Using the Rules and Bylaws Committee to force the seating of two pro-Hillary delegations would provoke a massive outcry from Obama forces. Such a strategy would, additionally, face at least two other major hurdles, and could only be attempted, according to sources in the Clinton camp, under specific circumstances…
When I mentioned this scheme to my husband, his first response was “why would they commit political suicide for Hillary.” But if Hillary can convince her supporters in the RBC that she can win the general, and depending upon which poll you look at – the Clinton camp is pointing to this one that has Clinton leading McCain in a head to head general election match up – this may not be political suicide; there’s a chance that this could be political life-saving. Just imagine what Hillary would owe these folks should they implement the nuclear option, giving her the nomination and she then goes on the win the general election in November. But this is a huge and very complicated risk that would require the political planets aligning just right, as Mr. Edsall points out.
Marc Ambinder, however, doesn’t see things in the same way as Mr. Edsall:
Not to the belabor the metaphor, but it’s not clear to me that Clinton really has this weapon in her arsenal. The rules and bylaws committee may or may not be comprised of a majority of Clinton supporters (many of its members remain uncommitted), but they’re not going to be asked to vote on any challenge that would award Clinton her entire delegate haul from Michigan and Florida. The two challenges they’ve been asked to consider would, at most, award Clinton an extra 30 delegates — half of her margin from Florida and half from Michigan. One of the challenges, if successful, would allow 23 superdelegates from Florida to make known their preferences, and Clinton would net a few.
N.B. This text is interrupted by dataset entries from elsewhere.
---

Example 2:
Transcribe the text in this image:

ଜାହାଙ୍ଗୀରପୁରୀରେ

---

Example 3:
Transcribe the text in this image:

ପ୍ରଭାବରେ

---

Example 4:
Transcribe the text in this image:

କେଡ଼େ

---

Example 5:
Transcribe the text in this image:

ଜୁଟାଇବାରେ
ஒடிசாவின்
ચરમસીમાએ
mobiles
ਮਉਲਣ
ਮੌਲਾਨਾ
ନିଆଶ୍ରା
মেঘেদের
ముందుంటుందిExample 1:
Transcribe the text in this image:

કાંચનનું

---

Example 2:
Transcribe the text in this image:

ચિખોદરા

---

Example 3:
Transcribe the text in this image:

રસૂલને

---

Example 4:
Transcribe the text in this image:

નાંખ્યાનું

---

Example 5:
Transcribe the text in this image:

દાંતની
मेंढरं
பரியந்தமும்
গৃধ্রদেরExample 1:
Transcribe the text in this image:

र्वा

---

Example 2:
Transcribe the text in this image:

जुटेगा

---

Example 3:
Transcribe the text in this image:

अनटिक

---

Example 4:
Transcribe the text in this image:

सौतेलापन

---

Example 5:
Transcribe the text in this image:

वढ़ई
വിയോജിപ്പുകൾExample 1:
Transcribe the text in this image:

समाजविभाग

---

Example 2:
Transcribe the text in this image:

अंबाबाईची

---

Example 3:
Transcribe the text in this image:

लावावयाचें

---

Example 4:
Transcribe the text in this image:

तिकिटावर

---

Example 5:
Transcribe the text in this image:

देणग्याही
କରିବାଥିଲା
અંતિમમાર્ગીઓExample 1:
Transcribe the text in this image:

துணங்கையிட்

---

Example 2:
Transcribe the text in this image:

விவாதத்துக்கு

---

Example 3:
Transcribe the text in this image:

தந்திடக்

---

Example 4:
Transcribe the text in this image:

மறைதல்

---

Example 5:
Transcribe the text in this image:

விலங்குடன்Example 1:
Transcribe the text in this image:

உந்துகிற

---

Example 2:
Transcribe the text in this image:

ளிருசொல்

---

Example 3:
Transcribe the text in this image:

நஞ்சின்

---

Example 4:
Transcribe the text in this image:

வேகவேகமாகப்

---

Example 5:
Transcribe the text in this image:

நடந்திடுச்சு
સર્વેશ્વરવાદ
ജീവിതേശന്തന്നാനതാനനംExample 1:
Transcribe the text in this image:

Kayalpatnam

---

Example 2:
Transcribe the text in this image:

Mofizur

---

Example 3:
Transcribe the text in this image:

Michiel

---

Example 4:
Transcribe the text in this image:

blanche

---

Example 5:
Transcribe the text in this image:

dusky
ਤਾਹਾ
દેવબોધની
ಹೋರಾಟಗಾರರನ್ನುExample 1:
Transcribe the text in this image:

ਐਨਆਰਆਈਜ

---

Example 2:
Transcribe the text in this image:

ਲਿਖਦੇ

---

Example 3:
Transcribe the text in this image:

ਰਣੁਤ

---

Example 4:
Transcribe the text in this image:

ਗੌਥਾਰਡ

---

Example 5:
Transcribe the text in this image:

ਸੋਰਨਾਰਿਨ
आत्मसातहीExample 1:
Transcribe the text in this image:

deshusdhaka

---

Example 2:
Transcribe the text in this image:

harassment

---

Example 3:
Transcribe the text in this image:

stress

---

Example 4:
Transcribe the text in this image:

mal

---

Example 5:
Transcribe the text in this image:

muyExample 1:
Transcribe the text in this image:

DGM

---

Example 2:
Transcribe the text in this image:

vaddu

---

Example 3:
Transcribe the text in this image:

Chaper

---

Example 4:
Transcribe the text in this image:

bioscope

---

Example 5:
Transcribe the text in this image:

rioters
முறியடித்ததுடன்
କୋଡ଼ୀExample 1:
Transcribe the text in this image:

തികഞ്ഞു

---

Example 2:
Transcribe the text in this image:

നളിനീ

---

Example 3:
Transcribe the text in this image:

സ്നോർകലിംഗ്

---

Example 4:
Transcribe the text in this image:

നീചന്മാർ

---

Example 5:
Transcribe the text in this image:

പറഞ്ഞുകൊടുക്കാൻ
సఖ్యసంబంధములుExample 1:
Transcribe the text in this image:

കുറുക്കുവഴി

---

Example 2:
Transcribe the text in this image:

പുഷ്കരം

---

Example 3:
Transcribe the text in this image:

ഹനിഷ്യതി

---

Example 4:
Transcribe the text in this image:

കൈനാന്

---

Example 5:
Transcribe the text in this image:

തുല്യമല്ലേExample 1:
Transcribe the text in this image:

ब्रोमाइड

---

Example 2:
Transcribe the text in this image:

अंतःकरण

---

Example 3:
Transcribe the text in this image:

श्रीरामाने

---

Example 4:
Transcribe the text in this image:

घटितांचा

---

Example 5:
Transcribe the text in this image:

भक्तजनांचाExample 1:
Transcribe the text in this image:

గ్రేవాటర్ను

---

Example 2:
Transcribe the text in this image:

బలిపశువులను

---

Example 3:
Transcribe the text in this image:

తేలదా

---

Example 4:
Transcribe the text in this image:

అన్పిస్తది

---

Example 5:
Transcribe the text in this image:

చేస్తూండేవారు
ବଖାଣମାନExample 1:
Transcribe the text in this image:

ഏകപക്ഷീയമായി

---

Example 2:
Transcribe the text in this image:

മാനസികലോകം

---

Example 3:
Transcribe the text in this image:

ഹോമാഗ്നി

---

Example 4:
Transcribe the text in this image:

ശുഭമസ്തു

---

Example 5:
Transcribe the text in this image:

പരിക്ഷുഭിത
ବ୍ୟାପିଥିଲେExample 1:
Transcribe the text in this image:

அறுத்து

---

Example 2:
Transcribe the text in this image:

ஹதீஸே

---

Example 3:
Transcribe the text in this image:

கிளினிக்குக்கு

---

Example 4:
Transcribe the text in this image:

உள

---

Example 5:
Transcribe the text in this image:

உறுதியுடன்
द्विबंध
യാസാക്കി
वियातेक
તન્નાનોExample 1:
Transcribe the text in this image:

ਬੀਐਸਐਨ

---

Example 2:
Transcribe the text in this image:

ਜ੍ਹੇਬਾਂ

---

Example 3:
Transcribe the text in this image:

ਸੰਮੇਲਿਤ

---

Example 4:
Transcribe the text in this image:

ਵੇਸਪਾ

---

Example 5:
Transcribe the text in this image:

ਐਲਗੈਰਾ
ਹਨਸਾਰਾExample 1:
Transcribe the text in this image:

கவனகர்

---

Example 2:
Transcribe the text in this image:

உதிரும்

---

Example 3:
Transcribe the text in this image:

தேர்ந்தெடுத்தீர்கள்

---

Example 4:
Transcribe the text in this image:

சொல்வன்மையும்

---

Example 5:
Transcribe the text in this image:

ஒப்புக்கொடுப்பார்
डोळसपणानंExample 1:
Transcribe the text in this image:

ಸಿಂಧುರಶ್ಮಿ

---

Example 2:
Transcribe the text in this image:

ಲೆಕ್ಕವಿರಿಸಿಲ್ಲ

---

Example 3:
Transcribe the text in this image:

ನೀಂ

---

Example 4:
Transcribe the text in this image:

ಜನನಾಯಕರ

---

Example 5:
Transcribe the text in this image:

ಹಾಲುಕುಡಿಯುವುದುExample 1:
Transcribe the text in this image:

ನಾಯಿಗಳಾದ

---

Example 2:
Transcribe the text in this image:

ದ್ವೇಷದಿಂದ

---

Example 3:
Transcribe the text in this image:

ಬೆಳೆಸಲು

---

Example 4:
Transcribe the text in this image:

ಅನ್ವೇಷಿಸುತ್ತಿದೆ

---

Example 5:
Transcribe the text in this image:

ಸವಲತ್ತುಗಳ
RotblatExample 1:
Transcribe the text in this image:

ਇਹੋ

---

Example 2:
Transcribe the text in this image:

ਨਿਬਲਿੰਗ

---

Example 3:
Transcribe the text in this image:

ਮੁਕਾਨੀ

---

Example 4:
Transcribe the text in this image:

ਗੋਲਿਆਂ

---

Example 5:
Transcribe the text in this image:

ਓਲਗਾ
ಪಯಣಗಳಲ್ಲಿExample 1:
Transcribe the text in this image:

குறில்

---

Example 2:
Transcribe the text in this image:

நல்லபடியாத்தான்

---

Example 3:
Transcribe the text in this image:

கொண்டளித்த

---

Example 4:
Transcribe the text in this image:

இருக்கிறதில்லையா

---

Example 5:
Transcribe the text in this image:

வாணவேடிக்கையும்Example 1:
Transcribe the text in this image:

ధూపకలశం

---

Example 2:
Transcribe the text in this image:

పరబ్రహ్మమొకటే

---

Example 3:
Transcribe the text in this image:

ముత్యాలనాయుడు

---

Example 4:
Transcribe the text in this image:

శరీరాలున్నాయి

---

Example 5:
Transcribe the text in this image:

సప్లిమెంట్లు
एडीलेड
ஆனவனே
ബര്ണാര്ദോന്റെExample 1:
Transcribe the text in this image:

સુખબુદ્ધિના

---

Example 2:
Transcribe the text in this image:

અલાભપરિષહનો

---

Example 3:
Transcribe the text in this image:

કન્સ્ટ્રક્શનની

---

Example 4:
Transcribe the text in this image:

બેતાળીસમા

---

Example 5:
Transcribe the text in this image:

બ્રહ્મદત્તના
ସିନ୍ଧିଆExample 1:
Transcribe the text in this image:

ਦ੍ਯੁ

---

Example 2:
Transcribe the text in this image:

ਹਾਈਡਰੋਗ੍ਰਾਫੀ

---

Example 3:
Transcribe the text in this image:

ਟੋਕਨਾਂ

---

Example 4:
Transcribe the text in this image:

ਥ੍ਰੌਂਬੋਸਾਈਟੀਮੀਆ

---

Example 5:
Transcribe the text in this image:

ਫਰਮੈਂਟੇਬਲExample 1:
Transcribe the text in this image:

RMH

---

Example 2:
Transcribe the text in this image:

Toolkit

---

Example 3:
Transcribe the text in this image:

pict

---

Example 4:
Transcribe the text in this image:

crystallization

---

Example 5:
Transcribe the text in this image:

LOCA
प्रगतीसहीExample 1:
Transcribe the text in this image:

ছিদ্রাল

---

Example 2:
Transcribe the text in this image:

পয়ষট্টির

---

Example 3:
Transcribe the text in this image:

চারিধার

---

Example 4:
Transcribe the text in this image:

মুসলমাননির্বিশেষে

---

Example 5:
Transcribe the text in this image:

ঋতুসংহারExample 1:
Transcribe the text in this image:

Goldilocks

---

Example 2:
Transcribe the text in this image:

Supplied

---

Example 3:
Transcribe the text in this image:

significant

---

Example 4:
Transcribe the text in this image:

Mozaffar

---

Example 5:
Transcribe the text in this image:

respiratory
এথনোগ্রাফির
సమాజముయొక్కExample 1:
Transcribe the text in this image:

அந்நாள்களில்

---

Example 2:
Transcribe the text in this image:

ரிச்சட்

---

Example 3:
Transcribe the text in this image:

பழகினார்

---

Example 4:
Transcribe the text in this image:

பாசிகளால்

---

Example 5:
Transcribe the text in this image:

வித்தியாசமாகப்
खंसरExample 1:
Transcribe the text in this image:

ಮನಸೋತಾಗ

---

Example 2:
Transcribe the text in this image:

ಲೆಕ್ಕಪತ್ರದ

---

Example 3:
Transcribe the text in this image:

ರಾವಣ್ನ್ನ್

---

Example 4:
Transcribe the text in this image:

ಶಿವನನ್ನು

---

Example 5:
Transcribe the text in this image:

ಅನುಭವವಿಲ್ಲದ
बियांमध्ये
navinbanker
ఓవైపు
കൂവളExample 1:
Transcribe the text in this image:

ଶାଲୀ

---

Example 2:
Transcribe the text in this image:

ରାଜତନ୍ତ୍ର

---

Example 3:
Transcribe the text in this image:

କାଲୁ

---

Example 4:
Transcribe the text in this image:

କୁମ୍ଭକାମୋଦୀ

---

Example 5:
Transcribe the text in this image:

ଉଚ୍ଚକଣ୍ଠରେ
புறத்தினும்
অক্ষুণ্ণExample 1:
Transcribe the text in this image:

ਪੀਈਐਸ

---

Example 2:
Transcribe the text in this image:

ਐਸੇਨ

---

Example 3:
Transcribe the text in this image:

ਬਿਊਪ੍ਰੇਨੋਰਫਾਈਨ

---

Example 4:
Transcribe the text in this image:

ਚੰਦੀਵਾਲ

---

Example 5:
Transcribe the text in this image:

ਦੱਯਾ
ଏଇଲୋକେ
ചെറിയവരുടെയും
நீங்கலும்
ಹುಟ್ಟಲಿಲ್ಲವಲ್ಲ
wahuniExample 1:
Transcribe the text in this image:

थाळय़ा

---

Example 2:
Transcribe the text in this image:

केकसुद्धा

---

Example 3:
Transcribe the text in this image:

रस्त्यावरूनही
In any event, whatever the RBC decides, the party’s credentials committee, which won’t spring into existence until late June, has final say. And Obama will probably have a majority of members on that committee, enough to send a majority report to the convention with whatever recommendation arises from that deliberation. (Clinton’s backers would send a minority report.)
Dave at Political Machine weighs in as well:
But on the other hand, Hillary knows that this is her one chance at the presidency. The stars were aligned, it was hers, and I think she sincerely believes that Obama will lose, and she will only be doing her party a favor. Even against majority wishes. If push comes to shove and we come down to continued muddle results, as in a split victory between Indiana and North Carolina, I think she could do it.